The media company controlled by Rupert Murdoch said on Wednesday that News Corp and Alphabet’s Google reached a global news deal, one of the company’s most extensive deals with large technology companies.
The two companies will develop a subscription platform to share advertising revenue through Google’s advertising technology services, develop audio journalism, and develop video journalism through YouTube. The transaction was carried out after years of public quarrels between Murdoch and Google, most recently in Australia, where Google threatened to shut down its search engine to avoid “infeasible” content laws.
This is the 89-year-old media mogul, his son Lachlan and News Corp CEO Robert Thomson seeking to compensate for the pinnacle of high-quality content on the platform. Murdoch had previously received payments for its Apple News and Facebook News products from Apple and Facebook.
The company declined to comment on the financial details of the transaction, saying it involved “large payments” from Google.
According to media reports, in Australia, the country’s two largest free TV broadcasters have reached a deal with Google that totals 60 million Australian dollars (about 3.4 billion rupees) per year.
The Australian transaction took place a few days before the government plans to pass the law. If it can’t make a deal privately, the government will allow it to appoint an arbitrator to set Google’s content fees. This factor is considered by the government and the media to be involved in negotiations.
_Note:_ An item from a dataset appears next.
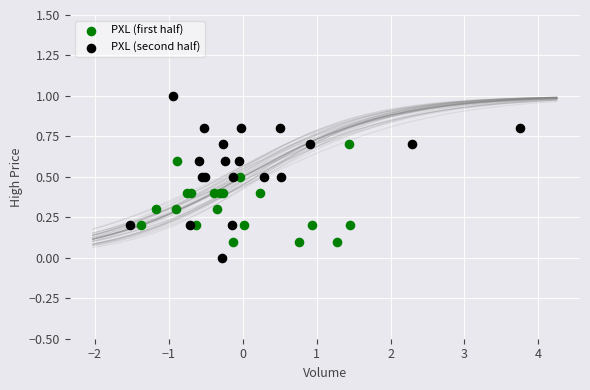

Which series has the widest spread of Y values?

PXL (second half)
The turning point of the deadlock a year ago.
News Corp owns two-thirds of newspapers in Australia’s three major cities.
As the biggest beneficiary of Google’s departure from the Australian market, Microsoft has publicly endorsed the proposed Australian law and recently urged the US government to copy it.
According to documents seen by Reuters, the tech giant agreed to pay a batch of 121 French news publishers US$76 million (approximately 5.5 billion rupees) within three years to end a more than one-year copyright battle. The company reached a deal with Google. .
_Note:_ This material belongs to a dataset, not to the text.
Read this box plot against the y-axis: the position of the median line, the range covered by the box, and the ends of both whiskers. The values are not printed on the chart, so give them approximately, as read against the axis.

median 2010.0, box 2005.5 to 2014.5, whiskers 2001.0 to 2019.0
Google has also taken action to secure deals with major publishers in the UK, Germany, Brazil and Argentina.
“In fact, due to a large number of antitrust reports, and the main decision makers in Europe and Australia defending the importance of a strong, independent press to society, Google has attracted everyone’s attention. This fact only highlights the importance of Google. [Australian] Jason Kint, CEO of Digital Content Next, a media industry trade association, said that the new laws of Congress and the United States and other markets are beginning to realize its harm to democracy.
The impact of News Corp’s deal with Google on the press release environment remains a big issue.
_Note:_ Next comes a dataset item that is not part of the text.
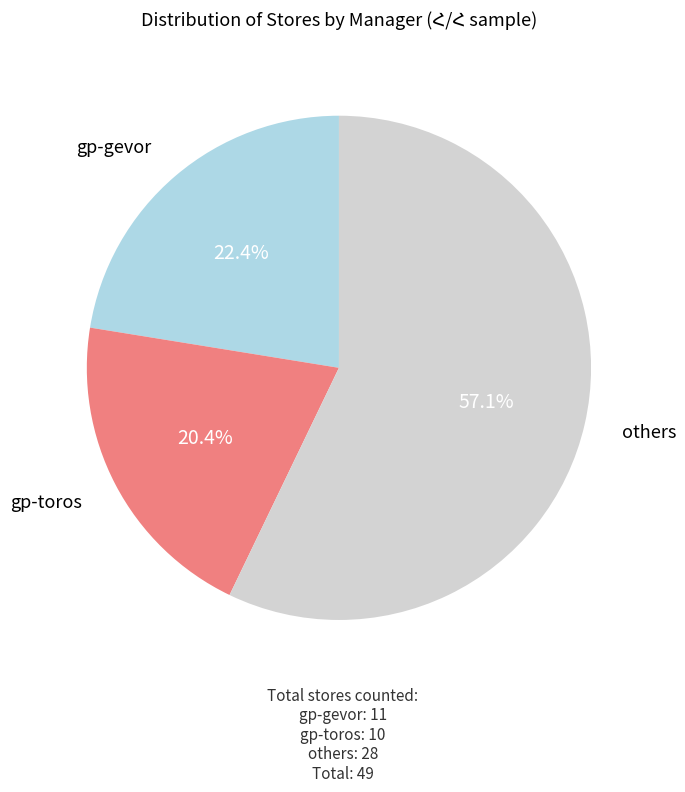

Does any single category account for the majority?

Yes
In the U.S., smaller publishers in particular have lost advertising revenue on the platform. The news media trade organization News Media Alliance plans to introduce a new bill to Congress that will allow publishers to not violate antitrust laws. Collect collective bargaining with Facebook and Google.
David Chavern, president and CEO of the News Media Alliance, the largest trade organization in the news industry, said: “The large national publishers already have a certain degree of influence.”
But “how do smaller publishers make deals? This is only true if there is some kind of collective action or system-otherwise, you will be left with the platform to choose winners and losers.”
In January, Reuters, a subsidiary of Thomson Reuters, reached an agreement with Google to become the first global news provider for Google News Showcase.